そうなんです。私自身アニメが好きなのもあるんですが、最近アニメで取り上げられた場所が、実は岩手だったりします。たとえば『すずめの戸締まり』。今回のコンテストにも「扉」の写真を応募していた方がいたと思うんですが、あの扉は舞台になったスポットにそれぞれ置かれているらしいんです。しかも、エンディング近くのシーンの場所が、祖母が住んでいた家から5分くらいのところで、映画館で観ていて「あれ、ここ地元じゃない?」と気づいて、後日、劇中の扉の現物が「ばあちゃんちの真横くらいにできたよ」と親から聞いたときは驚きました。
その扉、地元に置かれたときもかなりひっそりだったらしくて、舞台になった場所に割とサイレントに置かれています。TheNewGateの社員は全国にいるので、みんなで撮り続けたら扉コンプできるかも、なんて思っています(笑)。

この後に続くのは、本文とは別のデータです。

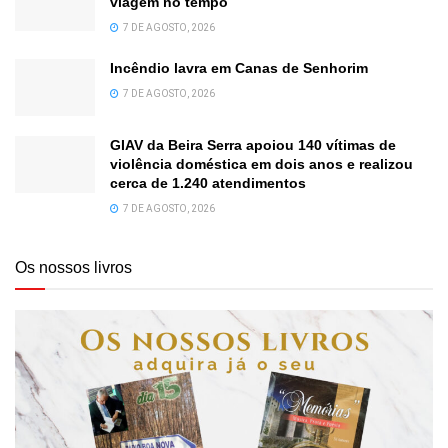
viagem no tempo
7 DE AGOSTO, 2026
Incêndio lavra em Canas de Senhorim
7 DE AGOSTO, 2026
GIAV da Beira Serra apoiou 140 vítimas de
violência doméstica em dois anos e realizou
cerca de 1.240 atendimentos
7 DE AGOSTO, 2026
Os nossos livros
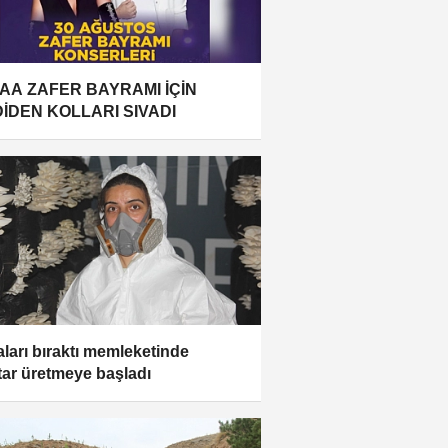
AA ZAFER BAYRAMI İÇİN
DİDEN KOLLARI SIVADI
aları bıraktı memleketinde
ar üretmeye başladı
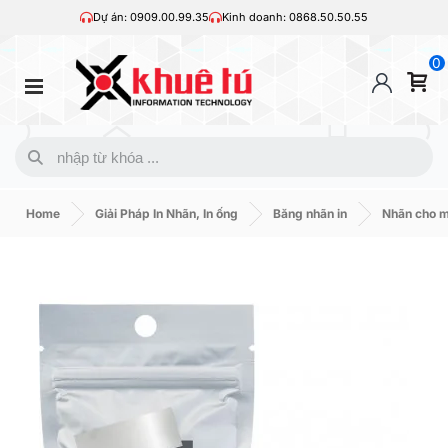
Dự án: 0909.00.99.35
Kinh doanh: 0868.50.50.55
0
Home
Giải Pháp In Nhãn, In ống
Băng nhãn in
Nhãn cho 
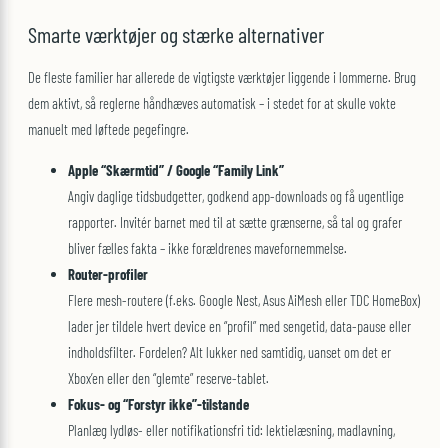
Smarte værktøjer og stærke alternativer
De fleste familier har allerede de vigtigste værktøjer liggende i lommerne. Brug
dem aktivt, så reglerne håndhæves automatisk – i stedet for at skulle vokte
manuelt med løftede pegefingre.
Apple “Skærmtid” / Google “Family Link”
Angiv daglige tidsbudgetter, godkend app-downloads og få ugentlige
rapporter. Invitér barnet med til at sætte grænserne, så tal og grafer
bliver fælles fakta – ikke forældrenes mavefornemmelse.
Router-profiler
Flere mesh-routere (f.eks. Google Nest, Asus AiMesh eller TDC HomeBox)
lader jer tildele hvert device en “profil” med sengetid, data-pause eller
indholdsfilter. Fordelen? Alt lukker ned samtidig, uanset om det er
Xbox’en eller den “glemte” reserve-tablet.
Fokus- og “Forstyr ikke”-tilstande
Planlæg lydløs- eller notifikationsfri tid: lektielæsning, madlavning,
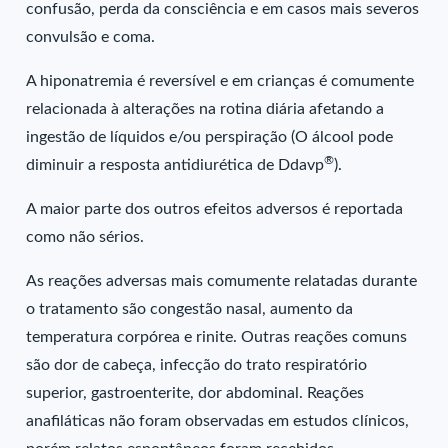
confusão, perda da consciência e em casos mais severos
convulsão e coma.
A hiponatremia é reversível e em crianças é comumente
relacionada à alterações na rotina diária afetando a
ingestão de líquidos e/ou perspiração (O álcool pode
®
diminuir a resposta antidiurética de Ddavp
).
A maior parte dos outros efeitos adversos é reportada
como não sérios.
As reações adversas mais comumente relatadas durante
o tratamento são congestão nasal, aumento da
temperatura corpórea e rinite. Outras reações comuns
são dor de cabeça, infecção do trato respiratório
superior, gastroenterite, dor abdominal. Reações
anafiláticas não foram observadas em estudos clínicos,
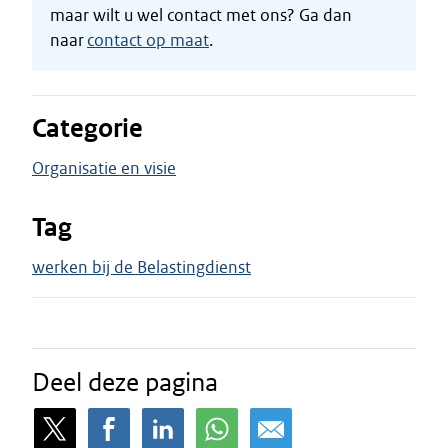
maar wilt u wel contact met ons? Ga dan
naar
contact op maat
.
Categorie
Organisatie en visie
Tag
werken bij de Belastingdienst
Deel deze pagina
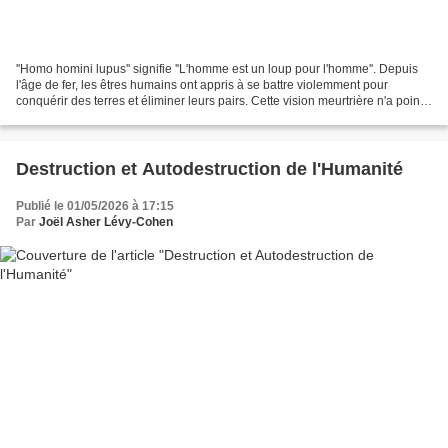
''Homo homini lupus'' signifie ''L'homme est un loup pour l'homme''. Depuis
l'âge de fer, les êtres humains ont appris à se battre violemment pour
conquérir des terres et éliminer leurs pairs. Cette vision meurtrière n'a point
changé de nos jours. Homo...
Destruction et Autodestruction de l'Humanité
Publié le 01/05/2026 à 17:15
Par
Joël Asher Lévy-Cohen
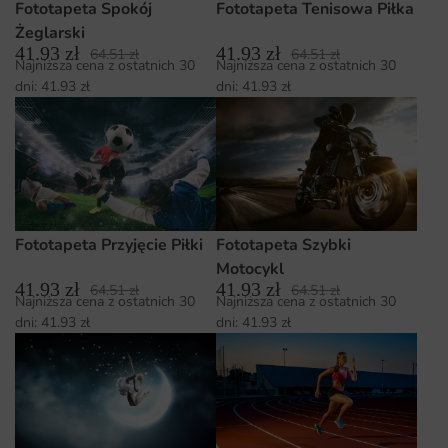
Fototapeta Spokój
Fototapeta Tenisowa Piłka
Żeglarski
41.93
zł
41.93
zł
64.51
zł
64.51
zł
Najniższa cena z ostatnich 30
Najniższa cena z ostatnich 30
dni:
41.93
zł
dni:
41.93
zł
Fototapeta Przyjęcie Piłki
Fototapeta Szybki
Motocykl
41.93
zł
41.93
zł
64.51
zł
64.51
zł
Najniższa cena z ostatnich 30
Najniższa cena z ostatnich 30
dni:
41.93
zł
dni:
41.93
zł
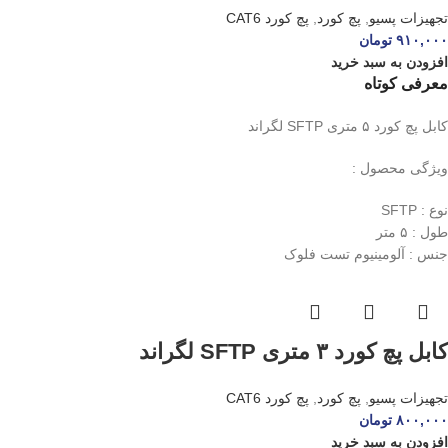
تجهیزات پسیو
,
پچ کورد
,
پچ کورد CAT6
۹۱۰,۰۰۰
تومان
افزودن به سبد خرید
معرفی کوتاه
کابل پچ کورد ۵ متری SFTP لگراند
ویژگی محصول :
نوع : SFTP
طول : ۵ متر
جنس : آلومینیوم تست فلوک
کابل پچ کورد ۳ متری SFTP لگراند
تجهیزات پسیو
,
پچ کورد
,
پچ کورد CAT6
۸۰۰,۰۰۰
تومان
افزودن به سبد خرید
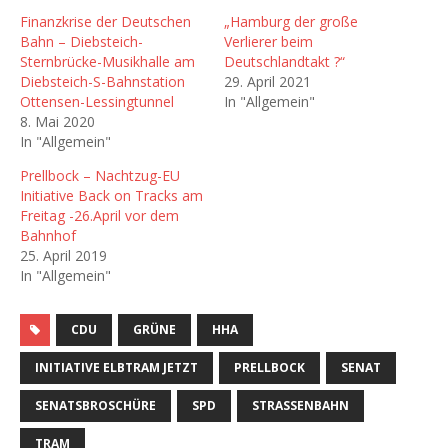
Finanzkrise der Deutschen
„Hamburg der große
Bahn – Diebsteich-
Verlierer beim
Sternbrücke-Musikhalle am
Deutschlandtakt ?“
Diebsteich-S-Bahnstation
29. April 2021
Ottensen-Lessingtunnel
In "Allgemein"
8. Mai 2020
In "Allgemein"
Prellbock – Nachtzug-EU
Initiative Back on Tracks am
Freitag -26.April vor dem
Bahnhof
25. April 2019
In "Allgemein"
CDU
GRÜNE
HHA
INITIATIVE ELBTRAM JETZT
PRELLBOCK
SENAT
SENATSBROSCHÜRE
SPD
STRASSENBAHN
TRAM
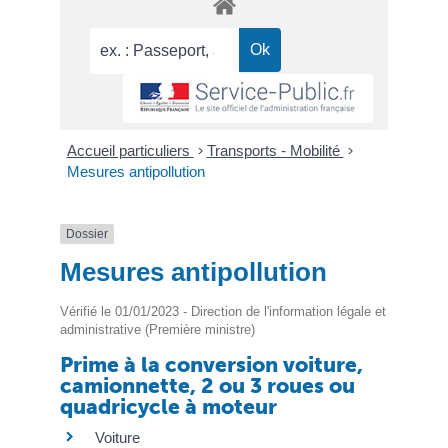
Accueil particuliers
>
Transports - Mobilité
>
Mesures antipollution
Dossier
Mesures antipollution
Vérifié le 01/01/2023 - Direction de l'information légale et
administrative (Première ministre)
Prime à la conversion voiture,
camionnette, 2 ou 3 roues ou
quadricycle à moteur
Voiture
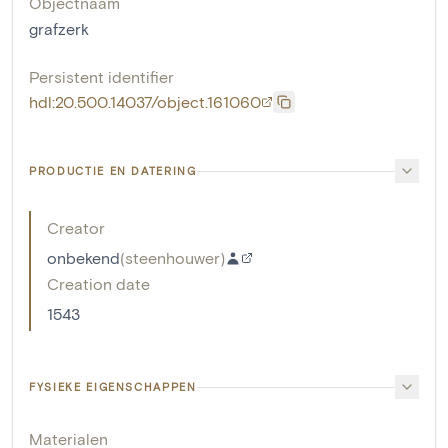
Objectnaam
grafzerk
Persistent identifier
hdl:20.500.14037/object.161060
PRODUCTIE EN DATERING
Creator
onbekend
(
steenhouwer
)
Creation date
1543
FYSIEKE EIGENSCHAPPEN
Materialen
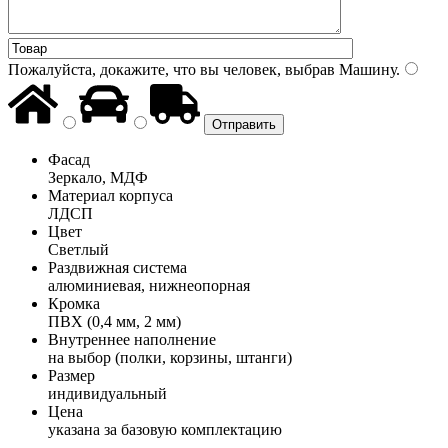
Пожалуйста, докажите, что вы человек, выбрав
Машину
.
Фасад
Зеркало, МДФ
Материал корпуса
ЛДСП
Цвет
Светлый
Раздвижная система
алюминиевая, нижнеопорная
Кромка
ПВХ (0,4 мм, 2 мм)
Внутреннее наполнение
на выбор (полки, корзины, штанги)
Размер
индивидуальный
Цена
указана за базовую комплектацию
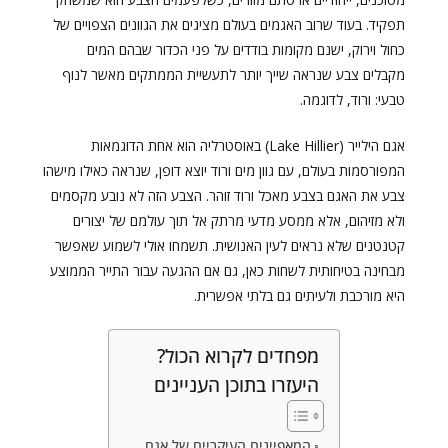
תפקיד. בעוד שרוב האגמים בעולם מציגים את הגוונים הצפויים של
כחול וירוק, ישנם מקומות בודדים על פני הכדור שבהם המים
מקבלים צבע שנראה שייך יותר לתעשיית הממתקים מאשר לנוף
טבעי: ורוד, לדוגמה.
אגם הילייר (Lake Hillier) באוסטרליה הוא אחת הדוגמאות
המפורסמות בעולם, עם גוון מים ורוד יוצא דופן, שנראה כאילו מישהו
צבע את האגם בצבע מאכל ורוד זוהר. הצבע הזה לא נובע מקסמים
ולא מזיהום, אלא ממסע מדעי מרתק אל תוך עולמם של יצורים
קטנטנים שלא נראים לעין האנושית. תשמחו אולי לשמוע שאפשר
מבחינה בטיחותית לשחות כאן, גם אם ההגעה עבור התייר הממוצע
היא מורכבת ולעיתים גם בלתי אפשרית.
מפחדים לקרוא הכול?
היעזרו בתוכן העניינים
המאפיינים העיקריים של אגם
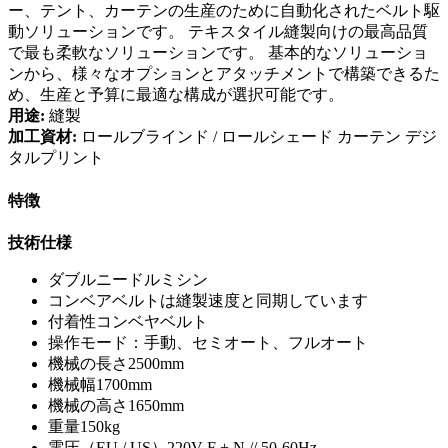
ー、テント、カーテンの生産のために自動化されたベルト駆
動ソリューションです。 テキスタイル縫製向けの最高品質
で最も柔軟なソリューションです。 基本的なソリューショ
ンから、様々なオプションとアタッチメントで構築できるた
め、生産と予算に最適な構成が選択可能です。
用途:
縫製
加工資材:
ロールブラインド / ロールシェード
カーテン
デジ
タルプリント
特徴
技術仕様
ダブルニードルミシン
コンベアベルトは縫製速度と同期しています
付着性コンベヤベルト
操作モード：手動、セミオート、フルオート
機械の長さ2500mm
機械幅1700mm
機械の高さ1650mm
重量150kg
電圧（EU / US）220V F + N // 50-60Hz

ほかにも、地元を走る三陸鉄道は朝ドラ『あまちゃん』にも登場していて。映像作品で地元が使われる機会はたくさんあるのに、地名までは出ないから、地元の人しか気づかないんですよね。もう一枚応募した扉の写真は、周りに本当に何もないんです。震災の津波で流されてしまった場所で、その後は逆に何も作れなくなって・・・。でも、だからこそ扉だけがぽつんとあって、すごくストーリー性が出るんです。こういうサイレントな魅力に、この記事をきっかけに興味を持ってもらえたら、一番うれしいなと思います。
ー ここでちょっとひと休み!写真フォルダの主役や、恋しくなる地元の味は?
私のSlackアイコン、実はうちの猫なんです。パソコンで学習しているときに、画面をじっと見ている猫を思わず後ろから撮った一枚です。2代目で、今6歳です。フォトコンの写真を選ぶときも、フォルダを見返したら猫の写真ばっかりでした。実はこのインタビュー中もずっと後ろで鳴いていたんですが、タンスの上から私のいる場所に着地したくて「どいて」って催促していたみたいです。しょうがないので、別の場所に着地してもらいました。
もう一つ、地元が恋しくなるのがラーメンです。福岡はとんこつが主流で、それはそれで美味しいのですが、地元で食べていた鶏ガラや魚介の醤油系が食べたくなるんですよね。帰省すると必ず地元のラーメンを食べていて、家族に「そんなのでいいの?もっといいもの食べさせるよ」と言われても、「いや、これを食べに帰ってきたんだ」って言ってます。
ー 最後に、この一枚に込めた思いを聞かせてください。
地元・岩手には、名前が表に出ないまま眠っている魅力がたくさんあると思っています。この一枚が、そんな岩手や宮古に興味を持ってもらうきっかけになったら、これ以上うれしいことはありません。ぜひ一度、足を運んでみてください。
ぬまさん、最優秀賞、本当におめでとうございます!そして、たっぷりお話を聞かせてくださって、ありがとうございました。
離れて暮らしているからこそ見えてくる、地元の景色や味。ぬまさんの一枚と言葉には、「大切な場所を、誰かに伝えたい」という、まっすぐで温かい気持ちが詰まっていました。
名所の名前は知らなくても、私たちはもう、映画やドラマのどこかで、その景色に出会っているのかもしれませんね。
それでは、次回のインタビューもお楽しみに!
P.S. ぬまさんからのメッセージ📩
オススメ商品『瓶ドン』
市場では生ウニを牛乳瓶に入れて販売しているのですが、その文化から着想を得て生まれた商品だそうです!
岩手県宮古市内の8店舗で、それぞれ異なる個性の「瓶ドン」を楽しむことができます✨
私も地元に帰った際にお土産として買って帰りましたが、本当に美味しかったです!